20-minute easy skillet herbed lemon garlic shrimp over roasted asparagus and quinoa
Course Dinner
Cuisine American
Prep Time 15 minutes
Cook Time 15 minutes
Total Time 30 minutes
Servings 4 servings
Calories 451kcal
Author Chelsea



  • 1 tablespoon olive oil
  • 1 teaspoon minced garlic
  • 1 cup uncooked quinoa, rinsed in a fine mesh sieve
  • 2 cups vegetable or chicken stock (or broth)
  • 2 tablespoons finely chopped fresh parsley leaves


  • 1 bunch (~1 pound) asparagus, woody ends snapped off
  • 2 tablespoons olive oil
  • 1/2 teaspoon McCormick® Garlic Powder


  • 2 tablespoons olive oil, separated
  • 1 pound large shrimp, peeled and deveined
  • 2 teaspoons McCormick® Perfect Pinch® Lemon Herb Seasoning
  • 1/2 teaspoon McCormick® Garlic Powder
  • 1/2 teaspoon McCormick® Parsley Flakes
  • 3 tablespoons unsalted butter, softened (mostly melted)
  • 1/2 teaspoon minced garlic
  • 1 tablespoon freshly squeezed lemon juice
  • 2 tablespoons finely chopped fresh parsley leaves
  • McCormick freshly ground pepper and Fine Sea Salt
  • Optional: fresh lemon wedges



  • Start with the quinoa. Heat the oil in a large nonstick pot over medium high heat. Add in the garlic and saute for 30 seconds, stirring constantly to prevent burning. Add the uncooked (dry) quinoa. Sprinkle with salt and pepper to taste. Saute for another 1 minute without liquid. Add in the broth, bring to a boil, cover, reduce the heat to low and cook for 15-20 minutes. Remove from the heat, fluff with a fork and toss with fresh chopped parsley.
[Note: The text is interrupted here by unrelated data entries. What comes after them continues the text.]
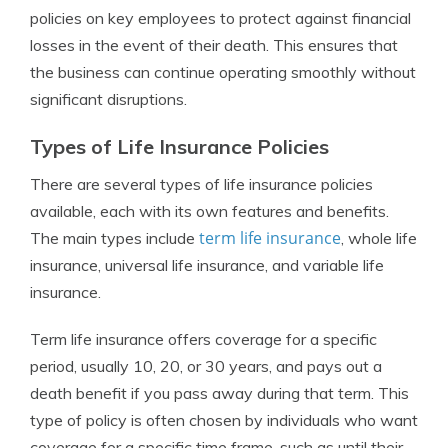
policies on key employees to protect against financial
losses in the event of their death. This ensures that
the business can continue operating smoothly without
significant disruptions.
Types of Life Insurance Policies
There are several types of life insurance policies
available, each with its own features and benefits.
term life insurance
The main types include
, whole life
insurance, universal life insurance, and variable life
insurance.
Term life insurance offers coverage for a specific
period, usually 10, 20, or 30 years, and pays out a
death benefit if you pass away during that term. This
type of policy is often chosen by individuals who want
coverage for a specific time frame, such as until their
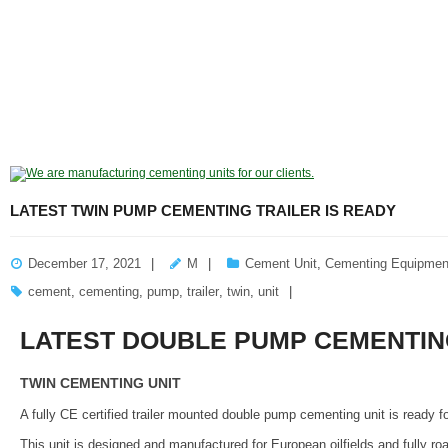
LATEST TWIN PUMP CEMENTING TRAILER IS READY
December 17, 2021
M
Cement Unit
,
Cementing Equipmen
cement
,
cementing
,
pump
,
trailer
,
twin
,
unit
LATEST DOUBLE PUMP CEMENTING
TWIN CEMENTING UNIT
A fully CE certified trailer mounted double pump cementing unit is ready 
This unit is designed and manufactured for European oilfields and fully ro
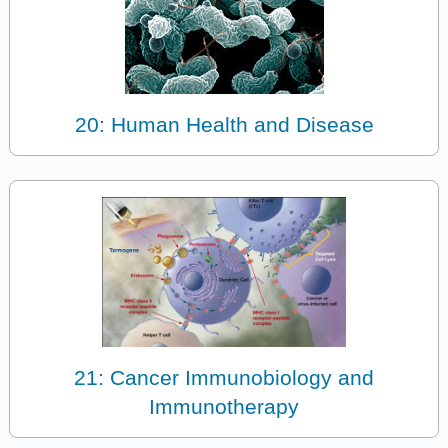
20: Human Health and Disease
21: Cancer Immunobiology and
Immunotherapy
  • While the quinoa is simmering, work on the roasted asparagus: Preheat the oven to 425 degrees F. Break the woody ends off of the asparagus and place on a large nonstick sheet-pan. Drizzle with olive oil, salt (I use about 1 teaspoon), pepper (I use about 1/2 teaspoon, but add s&p to taste), and garlic powder. Toss on the tray and then arrange into a single layer. Bake in preheated oven until just tender, 12 to 15 minutes depending on thickness. Drizzle with lemon juice just before serving.
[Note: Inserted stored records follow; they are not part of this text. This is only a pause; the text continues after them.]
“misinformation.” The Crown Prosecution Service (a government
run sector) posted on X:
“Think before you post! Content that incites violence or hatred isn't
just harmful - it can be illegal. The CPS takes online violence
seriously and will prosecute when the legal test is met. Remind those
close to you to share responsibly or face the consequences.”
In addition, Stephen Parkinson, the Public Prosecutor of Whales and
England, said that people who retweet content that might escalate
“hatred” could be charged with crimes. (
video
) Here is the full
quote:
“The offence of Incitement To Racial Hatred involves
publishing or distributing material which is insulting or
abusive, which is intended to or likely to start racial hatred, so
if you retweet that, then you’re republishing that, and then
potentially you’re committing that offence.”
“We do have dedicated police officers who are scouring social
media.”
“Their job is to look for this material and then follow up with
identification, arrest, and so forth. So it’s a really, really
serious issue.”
  • Prepare the flavored butter mixture: In a small bowl, combine the very soft butter, minced garlic, fresh lemon juice, and fresh parsley leaves. Stir and set aside.
  • Heat 1 tablespoon oil in 12-inch skillet over high heat until the oil is shimmering. Meanwhile, toss shrimp, salt (I add about 1/4 teaspoon, add to preference), lemon herb seasoning, garlic powder, and parsley flakes in a medium bowl. 
  • Add half of shrimp to pan in single layer and cook until spotty brown and edges turn light pink, about 1-3 minutes (longer depending on size of shrimp). 
  • Remove pan from heat. Using tongs, flip each shrimp and let stand until all but very center is opaque (about 30 seconds). Transfer shrimp to large plate. Repeat with remaining tablespoon oil and shrimp. After the second batch of shrimp has stood off heat, return first batch to skillet along with the flavored butter mixture and toss to combine. Cover skillet and let stand until shrimp are cooked through, about 1 more minute.
  • Serve with lemon wedges and fresh parsley as desired.